You are asked to reproduce the listing exactly and to omit its pictures.

[[ Supplied records, beginning ]]

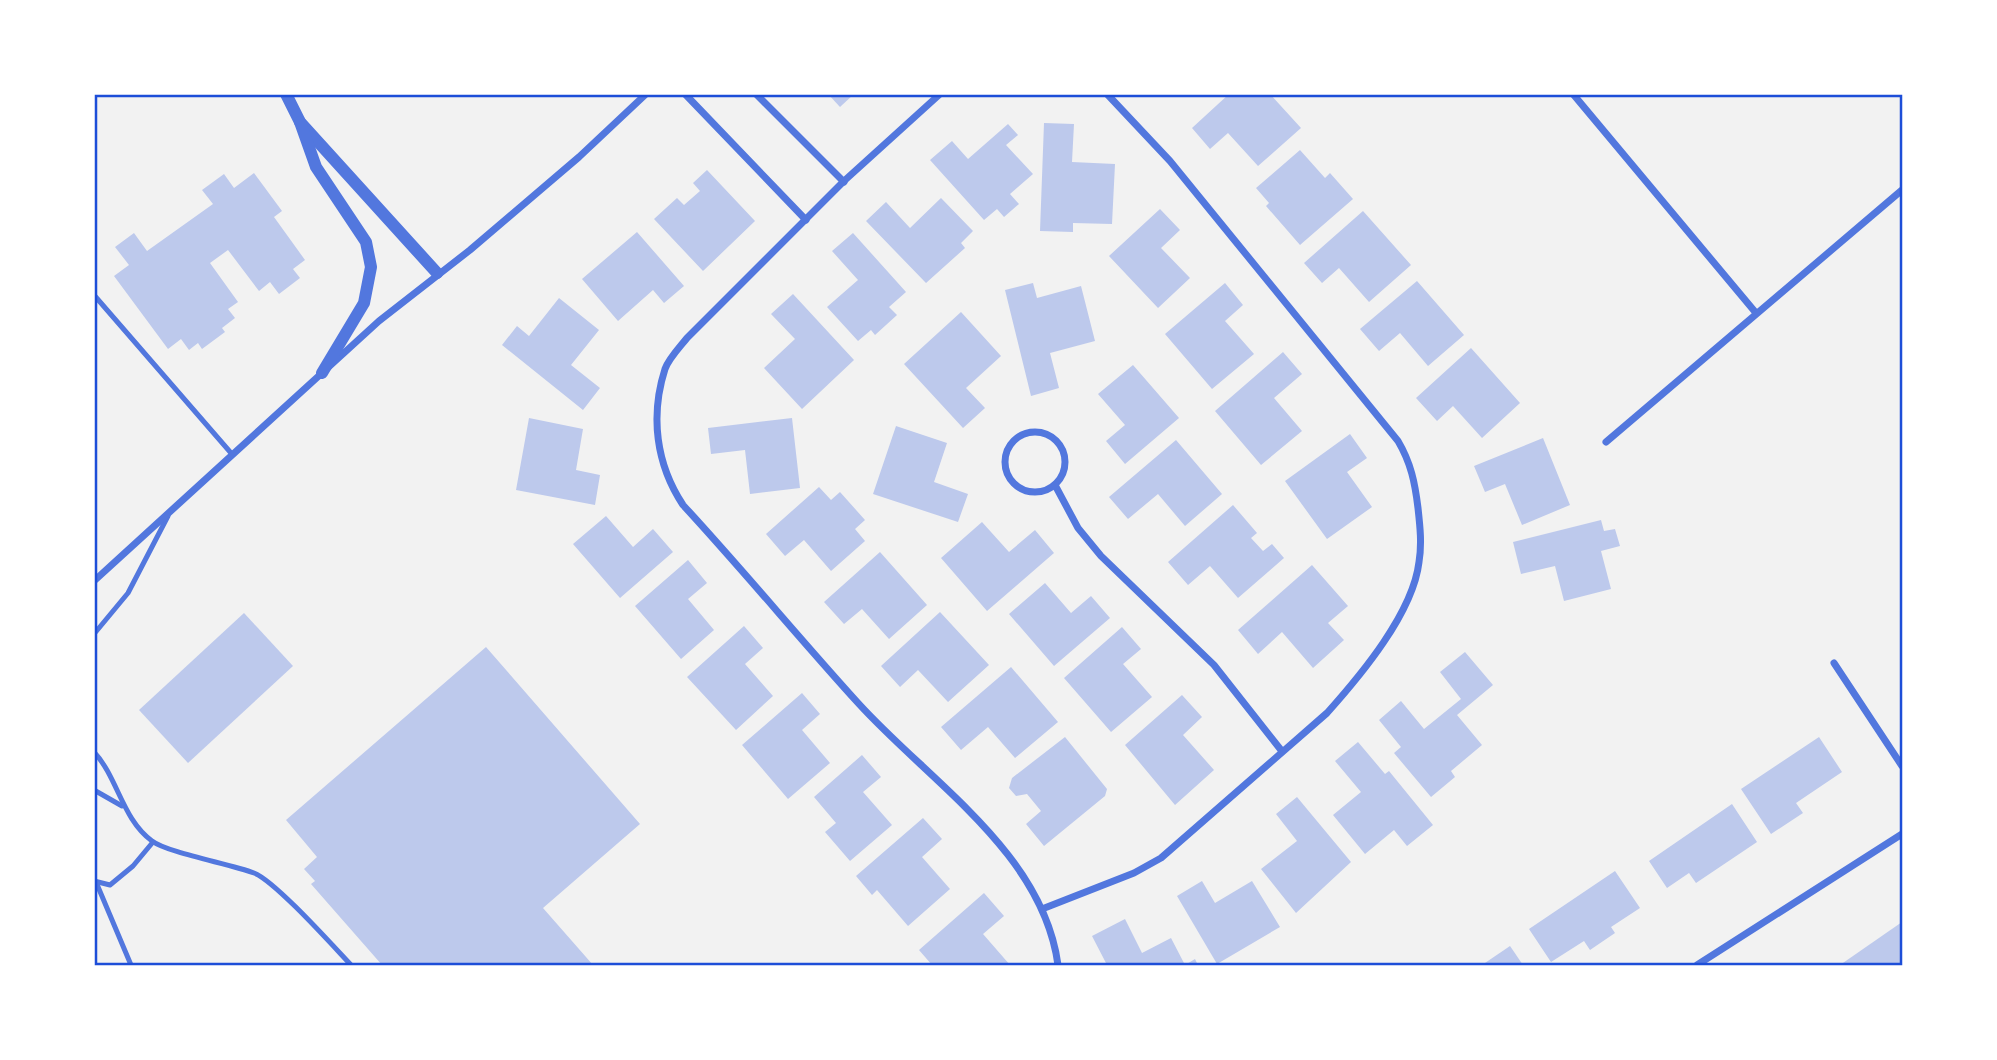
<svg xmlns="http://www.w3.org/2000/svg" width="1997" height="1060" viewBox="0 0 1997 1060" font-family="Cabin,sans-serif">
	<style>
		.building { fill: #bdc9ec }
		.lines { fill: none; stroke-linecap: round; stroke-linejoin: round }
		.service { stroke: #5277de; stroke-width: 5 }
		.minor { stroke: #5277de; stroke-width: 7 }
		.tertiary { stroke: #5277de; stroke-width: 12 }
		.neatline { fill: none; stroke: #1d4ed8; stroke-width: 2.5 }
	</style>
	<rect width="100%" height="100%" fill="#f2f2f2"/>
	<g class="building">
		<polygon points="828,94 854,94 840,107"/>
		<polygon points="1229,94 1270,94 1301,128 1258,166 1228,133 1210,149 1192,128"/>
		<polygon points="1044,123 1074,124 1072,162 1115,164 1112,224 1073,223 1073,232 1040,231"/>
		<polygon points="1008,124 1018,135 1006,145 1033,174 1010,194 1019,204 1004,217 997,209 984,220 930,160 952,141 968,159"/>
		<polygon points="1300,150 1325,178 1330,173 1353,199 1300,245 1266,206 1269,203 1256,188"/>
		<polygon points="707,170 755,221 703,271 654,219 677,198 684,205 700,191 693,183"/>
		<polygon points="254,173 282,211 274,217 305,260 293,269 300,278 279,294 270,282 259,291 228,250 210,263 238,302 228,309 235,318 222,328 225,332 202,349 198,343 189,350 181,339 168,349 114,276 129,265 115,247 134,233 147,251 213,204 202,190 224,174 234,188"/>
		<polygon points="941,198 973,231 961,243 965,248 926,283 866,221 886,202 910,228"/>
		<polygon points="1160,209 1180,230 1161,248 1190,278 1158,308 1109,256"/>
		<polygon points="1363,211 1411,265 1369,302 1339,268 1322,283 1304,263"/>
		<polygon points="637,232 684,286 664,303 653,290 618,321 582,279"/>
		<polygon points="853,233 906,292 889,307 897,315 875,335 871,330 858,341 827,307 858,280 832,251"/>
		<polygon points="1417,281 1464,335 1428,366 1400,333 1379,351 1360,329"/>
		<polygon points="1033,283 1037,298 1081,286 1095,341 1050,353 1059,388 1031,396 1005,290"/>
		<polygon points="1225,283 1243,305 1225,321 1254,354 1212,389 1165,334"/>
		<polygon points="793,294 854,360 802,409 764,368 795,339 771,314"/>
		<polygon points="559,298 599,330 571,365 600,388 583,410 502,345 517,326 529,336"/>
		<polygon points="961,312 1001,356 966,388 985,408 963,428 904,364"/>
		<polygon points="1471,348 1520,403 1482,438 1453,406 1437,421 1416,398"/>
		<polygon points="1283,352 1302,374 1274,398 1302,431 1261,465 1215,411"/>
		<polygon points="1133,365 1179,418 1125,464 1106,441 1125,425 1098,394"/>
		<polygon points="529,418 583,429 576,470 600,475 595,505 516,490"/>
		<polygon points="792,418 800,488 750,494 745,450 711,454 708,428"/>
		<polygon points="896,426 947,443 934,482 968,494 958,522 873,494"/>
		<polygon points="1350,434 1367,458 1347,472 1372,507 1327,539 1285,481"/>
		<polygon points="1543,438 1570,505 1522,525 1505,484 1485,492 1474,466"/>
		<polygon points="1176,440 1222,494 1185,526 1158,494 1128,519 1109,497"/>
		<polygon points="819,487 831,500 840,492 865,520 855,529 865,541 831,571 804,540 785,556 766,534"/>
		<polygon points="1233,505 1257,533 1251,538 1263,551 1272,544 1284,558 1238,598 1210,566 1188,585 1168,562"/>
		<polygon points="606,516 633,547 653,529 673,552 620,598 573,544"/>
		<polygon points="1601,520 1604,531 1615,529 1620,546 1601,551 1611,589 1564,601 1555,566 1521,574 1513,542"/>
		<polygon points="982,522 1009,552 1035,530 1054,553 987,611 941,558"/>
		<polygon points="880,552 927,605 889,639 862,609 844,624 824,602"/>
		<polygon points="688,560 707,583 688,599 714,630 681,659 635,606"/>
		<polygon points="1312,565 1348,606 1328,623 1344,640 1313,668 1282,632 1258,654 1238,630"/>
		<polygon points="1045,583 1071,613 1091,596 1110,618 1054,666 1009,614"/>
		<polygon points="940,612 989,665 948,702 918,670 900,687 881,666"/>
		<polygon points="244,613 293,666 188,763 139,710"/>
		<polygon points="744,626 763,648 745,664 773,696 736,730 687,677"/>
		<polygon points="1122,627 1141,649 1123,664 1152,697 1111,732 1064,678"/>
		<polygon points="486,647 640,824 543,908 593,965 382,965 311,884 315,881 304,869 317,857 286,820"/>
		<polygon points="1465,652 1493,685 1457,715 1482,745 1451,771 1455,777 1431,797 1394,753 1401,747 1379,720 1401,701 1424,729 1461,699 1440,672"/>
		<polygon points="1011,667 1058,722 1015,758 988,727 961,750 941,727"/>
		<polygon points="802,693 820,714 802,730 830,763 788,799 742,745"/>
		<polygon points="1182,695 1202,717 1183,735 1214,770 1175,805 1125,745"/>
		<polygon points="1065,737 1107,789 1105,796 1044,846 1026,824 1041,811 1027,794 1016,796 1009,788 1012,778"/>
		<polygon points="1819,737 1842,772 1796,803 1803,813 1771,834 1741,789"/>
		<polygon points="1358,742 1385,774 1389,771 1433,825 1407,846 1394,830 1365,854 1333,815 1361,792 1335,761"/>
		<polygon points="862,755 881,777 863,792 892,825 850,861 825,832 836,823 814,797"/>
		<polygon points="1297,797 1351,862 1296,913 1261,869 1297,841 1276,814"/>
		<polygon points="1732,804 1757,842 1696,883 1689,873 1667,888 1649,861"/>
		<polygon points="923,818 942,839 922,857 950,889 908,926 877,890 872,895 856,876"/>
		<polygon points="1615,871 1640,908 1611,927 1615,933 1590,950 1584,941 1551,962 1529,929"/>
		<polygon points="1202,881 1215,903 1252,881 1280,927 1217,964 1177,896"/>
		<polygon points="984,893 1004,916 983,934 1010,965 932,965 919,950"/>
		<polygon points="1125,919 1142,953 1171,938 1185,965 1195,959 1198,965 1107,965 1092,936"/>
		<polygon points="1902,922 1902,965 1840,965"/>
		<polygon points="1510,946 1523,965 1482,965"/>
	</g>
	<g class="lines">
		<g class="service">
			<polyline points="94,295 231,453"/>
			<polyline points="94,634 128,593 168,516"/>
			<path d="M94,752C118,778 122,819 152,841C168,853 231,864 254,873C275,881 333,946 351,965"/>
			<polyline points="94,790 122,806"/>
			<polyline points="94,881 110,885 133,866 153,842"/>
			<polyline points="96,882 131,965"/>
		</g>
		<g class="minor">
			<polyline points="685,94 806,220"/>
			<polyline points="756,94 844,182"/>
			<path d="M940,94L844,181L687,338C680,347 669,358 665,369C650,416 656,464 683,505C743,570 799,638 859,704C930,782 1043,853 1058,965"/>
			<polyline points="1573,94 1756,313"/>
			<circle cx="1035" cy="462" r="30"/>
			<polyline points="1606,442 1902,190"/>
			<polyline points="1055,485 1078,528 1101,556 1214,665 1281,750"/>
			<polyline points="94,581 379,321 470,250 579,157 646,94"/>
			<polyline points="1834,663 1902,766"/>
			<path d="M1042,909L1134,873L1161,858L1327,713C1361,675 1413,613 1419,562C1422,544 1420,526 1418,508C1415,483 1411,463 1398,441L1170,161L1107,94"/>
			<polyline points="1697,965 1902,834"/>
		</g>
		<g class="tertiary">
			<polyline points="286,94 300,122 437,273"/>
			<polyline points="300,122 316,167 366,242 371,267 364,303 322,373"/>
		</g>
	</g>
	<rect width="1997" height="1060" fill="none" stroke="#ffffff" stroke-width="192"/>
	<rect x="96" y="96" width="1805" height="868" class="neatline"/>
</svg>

[[ Supplied records, end ]]

### Answer
<svg xmlns="http://www.w3.org/2000/svg" width="1997" height="1060" viewBox="0 0 1997 1060" font-family="Cabin,sans-serif">
	<style>
		.building { fill: #bdc9ec }
		.lines { fill: none; stroke-linecap: round; stroke-linejoin: round }
		.service { stroke: #5277de; stroke-width: 5 }
		.minor { stroke: #5277de; stroke-width: 7 }
		.tertiary { stroke: #5277de; stroke-width: 12 }
		.neatline { fill: none; stroke: #1d4ed8; stroke-width: 2.5 }
	</style>
	<rect width="100%" height="100%" fill="#f2f2f2"/>
	<g class="building">
		<polygon points="828,94 854,94 840,107"/>
		<polygon points="1229,94 1270,94 1301,128 1258,166 1228,133 1210,149 1192,128"/>
		<polygon points="1044,123 1074,124 1072,162 1115,164 1112,224 1073,223 1073,232 1040,231"/>
		<polygon points="1008,124 1018,135 1006,145 1033,174 1010,194 1019,204 1004,217 997,209 984,220 930,160 952,141 968,159"/>
		<polygon points="1300,150 1325,178 1330,173 1353,199 1300,245 1266,206 1269,203 1256,188"/>
		<polygon points="707,170 755,221 703,271 654,219 677,198 684,205 700,191 693,183"/>
		<polygon points="254,173 282,211 274,217 305,260 293,269 300,278 279,294 270,282 259,291 228,250 210,263 238,302 228,309 235,318 222,328 225,332 202,349 198,343 189,350 181,339 168,349 114,276 129,265 115,247 134,233 147,251 213,204 202,190 224,174 234,188"/>
		<polygon points="941,198 973,231 961,243 965,248 926,283 866,221 886,202 910,228"/>
		<polygon points="1160,209 1180,230 1161,248 1190,278 1158,308 1109,256"/>
		<polygon points="1363,211 1411,265 1369,302 1339,268 1322,283 1304,263"/>
		<polygon points="637,232 684,286 664,303 653,290 618,321 582,279"/>
		<polygon points="853,233 906,292 889,307 897,315 875,335 871,330 858,341 827,307 858,280 832,251"/>
		<polygon points="1417,281 1464,335 1428,366 1400,333 1379,351 1360,329"/>
		<polygon points="1033,283 1037,298 1081,286 1095,341 1050,353 1059,388 1031,396 1005,290"/>
		<polygon points="1225,283 1243,305 1225,321 1254,354 1212,389 1165,334"/>
		<polygon points="793,294 854,360 802,409 764,368 795,339 771,314"/>
		<polygon points="559,298 599,330 571,365 600,388 583,410 502,345 517,326 529,336"/>
		<polygon points="961,312 1001,356 966,388 985,408 963,428 904,364"/>
		<polygon points="1471,348 1520,403 1482,438 1453,406 1437,421 1416,398"/>
		<polygon points="1283,352 1302,374 1274,398 1302,431 1261,465 1215,411"/>
		<polygon points="1133,365 1179,418 1125,464 1106,441 1125,425 1098,394"/>
		<polygon points="529,418 583,429 576,470 600,475 595,505 516,490"/>
		<polygon points="792,418 800,488 750,494 745,450 711,454 708,428"/>
		<polygon points="896,426 947,443 934,482 968,494 958,522 873,494"/>
		<polygon points="1350,434 1367,458 1347,472 1372,507 1327,539 1285,481"/>
		<polygon points="1543,438 1570,505 1522,525 1505,484 1485,492 1474,466"/>
		<polygon points="1176,440 1222,494 1185,526 1158,494 1128,519 1109,497"/>
		<polygon points="819,487 831,500 840,492 865,520 855,529 865,541 831,571 804,540 785,556 766,534"/>
		<polygon points="1233,505 1257,533 1251,538 1263,551 1272,544 1284,558 1238,598 1210,566 1188,585 1168,562"/>
		<polygon points="606,516 633,547 653,529 673,552 620,598 573,544"/>
		<polygon points="1601,520 1604,531 1615,529 1620,546 1601,551 1611,589 1564,601 1555,566 1521,574 1513,542"/>
		<polygon points="982,522 1009,552 1035,530 1054,553 987,611 941,558"/>
		<polygon points="880,552 927,605 889,639 862,609 844,624 824,602"/>
		<polygon points="688,560 707,583 688,599 714,630 681,659 635,606"/>
		<polygon points="1312,565 1348,606 1328,623 1344,640 1313,668 1282,632 1258,654 1238,630"/>
		<polygon points="1045,583 1071,613 1091,596 1110,618 1054,666 1009,614"/>
		<polygon points="940,612 989,665 948,702 918,670 900,687 881,666"/>
		<polygon points="244,613 293,666 188,763 139,710"/>
		<polygon points="744,626 763,648 745,664 773,696 736,730 687,677"/>
		<polygon points="1122,627 1141,649 1123,664 1152,697 1111,732 1064,678"/>
		<polygon points="486,647 640,824 543,908 593,965 382,965 311,884 315,881 304,869 317,857 286,820"/>
		<polygon points="1465,652 1493,685 1457,715 1482,745 1451,771 1455,777 1431,797 1394,753 1401,747 1379,720 1401,701 1424,729 1461,699 1440,672"/>
		<polygon points="1011,667 1058,722 1015,758 988,727 961,750 941,727"/>
		<polygon points="802,693 820,714 802,730 830,763 788,799 742,745"/>
		<polygon points="1182,695 1202,717 1183,735 1214,770 1175,805 1125,745"/>
		<polygon points="1065,737 1107,789 1105,796 1044,846 1026,824 1041,811 1027,794 1016,796 1009,788 1012,778"/>
		<polygon points="1819,737 1842,772 1796,803 1803,813 1771,834 1741,789"/>
		<polygon points="1358,742 1385,774 1389,771 1433,825 1407,846 1394,830 1365,854 1333,815 1361,792 1335,761"/>
		<polygon points="862,755 881,777 863,792 892,825 850,861 825,832 836,823 814,797"/>
		<polygon points="1297,797 1351,862 1296,913 1261,869 1297,841 1276,814"/>
		<polygon points="1732,804 1757,842 1696,883 1689,873 1667,888 1649,861"/>
		<polygon points="923,818 942,839 922,857 950,889 908,926 877,890 872,895 856,876"/>
		<polygon points="1615,871 1640,908 1611,927 1615,933 1590,950 1584,941 1551,962 1529,929"/>
		<polygon points="1202,881 1215,903 1252,881 1280,927 1217,964 1177,896"/>
		<polygon points="984,893 1004,916 983,934 1010,965 932,965 919,950"/>
		<polygon points="1125,919 1142,953 1171,938 1185,965 1195,959 1198,965 1107,965 1092,936"/>
		<polygon points="1902,922 1902,965 1840,965"/>
		<polygon points="1510,946 1523,965 1482,965"/>
	</g>
	<g class="lines">
		<g class="service">
			<polyline points="94,295 231,453"/>
			<polyline points="94,634 128,593 168,516"/>
			<path d="M94,752C118,778 122,819 152,841C168,853 231,864 254,873C275,881 333,946 351,965"/>
			<polyline points="94,790 122,806"/>
			<polyline points="94,881 110,885 133,866 153,842"/>
			<polyline points="96,882 131,965"/>
		</g>
		<g class="minor">
			<polyline points="685,94 806,220"/>
			<polyline points="756,94 844,182"/>
			<path d="M940,94L844,181L687,338C680,347 669,358 665,369C650,416 656,464 683,505C743,570 799,638 859,704C930,782 1043,853 1058,965"/>
			<polyline points="1573,94 1756,313"/>
			<circle cx="1035" cy="462" r="30"/>
			<polyline points="1606,442 1902,190"/>
			<polyline points="1055,485 1078,528 1101,556 1214,665 1281,750"/>
			<polyline points="94,581 379,321 470,250 579,157 646,94"/>
			<polyline points="1834,663 1902,766"/>
			<path d="M1042,909L1134,873L1161,858L1327,713C1361,675 1413,613 1419,562C1422,544 1420,526 1418,508C1415,483 1411,463 1398,441L1170,161L1107,94"/>
			<polyline points="1697,965 1902,834"/>
		</g>
		<g class="tertiary">
			<polyline points="286,94 300,122 437,273"/>
			<polyline points="300,122 316,167 366,242 371,267 364,303 322,373"/>
		</g>
	</g>
	<rect width="1997" height="1060" fill="none" stroke="#ffffff" stroke-width="192"/>
	<rect x="96" y="96" width="1805" height="868" class="neatline"/>
</svg>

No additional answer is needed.